What could be backported is the 2.1 behavior without the new option.
Comment 25 Per Bothner CLA 2004-09-20 13:32:37 EDT
Most of us don't care about a new UI option to change a default, as long as the
default behavior is correct.  And what makes most sense for the default is to
remove all tailing whitespace and then add a final newline.  I really don't see
why anyone would want anything else, but at the very least the default must not
remove an existing final newline.
Comment 26 Olivier Thomann CLA 2004-09-20 13:38:28 EDT
This is a bug because it is a regression compare to what was done in 2.x.x. In
2.x.x, no final line were added when none were present in the source code. But
it was not removed, when one was present.
This is what will be done in 3.1, except that a new option is provided to add
one if none is present.
What could be backported to the 3.0.x maintenance stream is a behavior like
2.x.x. Nothing else. It would be a regression to add a line break if none is
present.
I reopen it for consideration in 3.0.2. I won't change what has been done in 3.1
stream.
Comment 27 Trevor Robinson CLA 2004-09-20 13:53:12 EDT
I'd like to second fixing this bug for 3.0.2 (2.x behavior; no UI change). This
bug is _really_ annoying, and having to wait for 3.1 for a fix would be really
painful. I use the code formatting feature a lot, but don't want to lose the
final line terminator, so I've made it a habit to follow Ctrl-Shift-F with
Ctrl-End/Return, but then I have to manually scroll back to wherever I was
editing if I want to make more changes.
Comment 28 Olivier Thomann CLA 2004-09-21 13:51:42 EDT
Will be backported to 3.0.2. The milestone will be changed when 3.0.2 tag is
available.
Comment 29 Olivier Thomann CLA 2005-01-26 12:49:17 EST
Candidating fix for 3.0.2 release (not committed yet)

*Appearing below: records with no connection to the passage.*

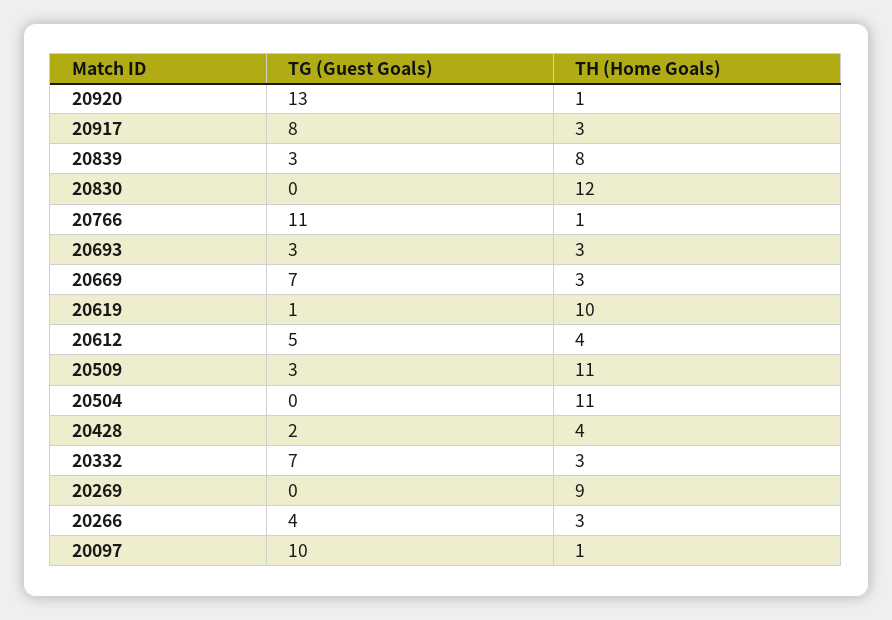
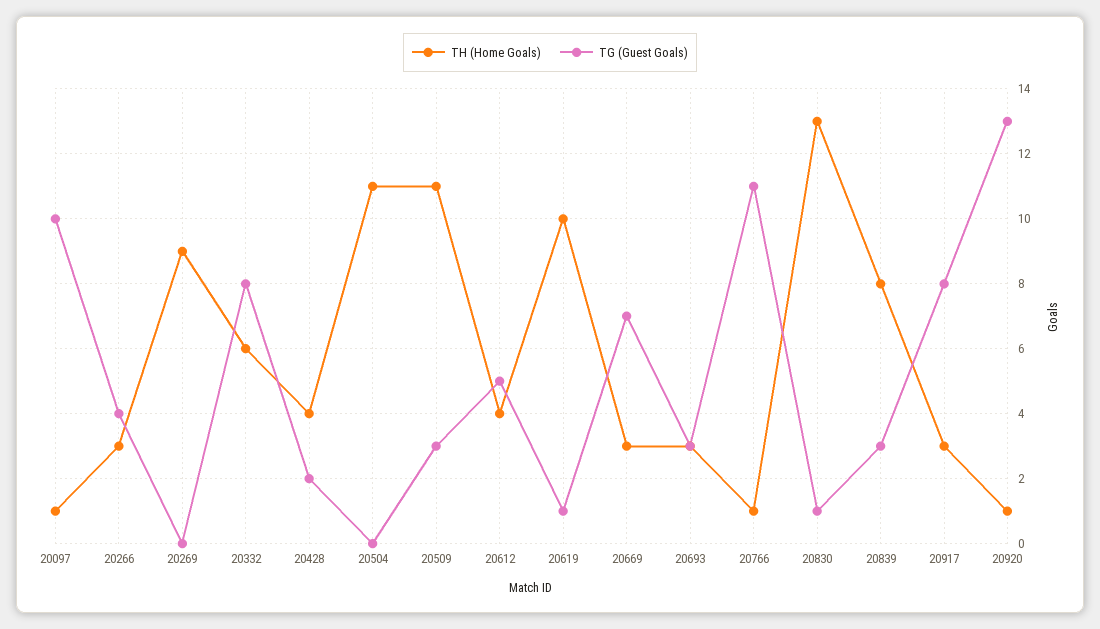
  {
    "TG (Guest Goals)": {
      "20920": 13,
      "20917": 8,
      "20839": 3,
-     "20830": 0,
+     "20830": 1,
      "20766": 11,
      "20693": 3,
      "20669": 7,
      "20619": 1,
      "20612": 5,
      "20509": 3,
      "20504": 0,
      "20428": 2,
-     "20332": 7,
+     "20332": 8,
      "20269": 0,
      "20266": 4,
      "20097": 10
    },
    "TH (Home Goals)": {
      "20920": 1,
      "20917": 3,
      "20839": 8,
-     "20830": 12,
+     "20830": 13,
      "20766": 1,
      "20693": 3,
      "20669": 3,
      "20619": 10,
      "20612": 4,
      "20509": 11,
      "20504": 11,
      "20428": 4,
-     "20332": 3,
+     "20332": 6,
      "20269": 9,
      "20266": 3,
      "20097": 1
    }
  }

Comment 30 Philipe Mulet CLA 2005-01-26 16:15:38 EST
Fix is not available yet.
Comment 31 Olivier Thomann CLA 2005-01-27 17:44:06 EST
Fixed and released in maintenance branch.
All tests have been updated and they all passed.
Comment 32 David Audel CLA 2005-03-10 06:31:52 EST
Verified with M20050216
Comment 33 ryenus ' CLA 2005-03-12 15:08:15 EST
I should have got this ticket into my sight earlier,
Anyway, many thanks to Deven T. Corzine for the over-half-year
battle, I was also annoyed by the disliking behavior,
thanks to you all for bringing good behavior back!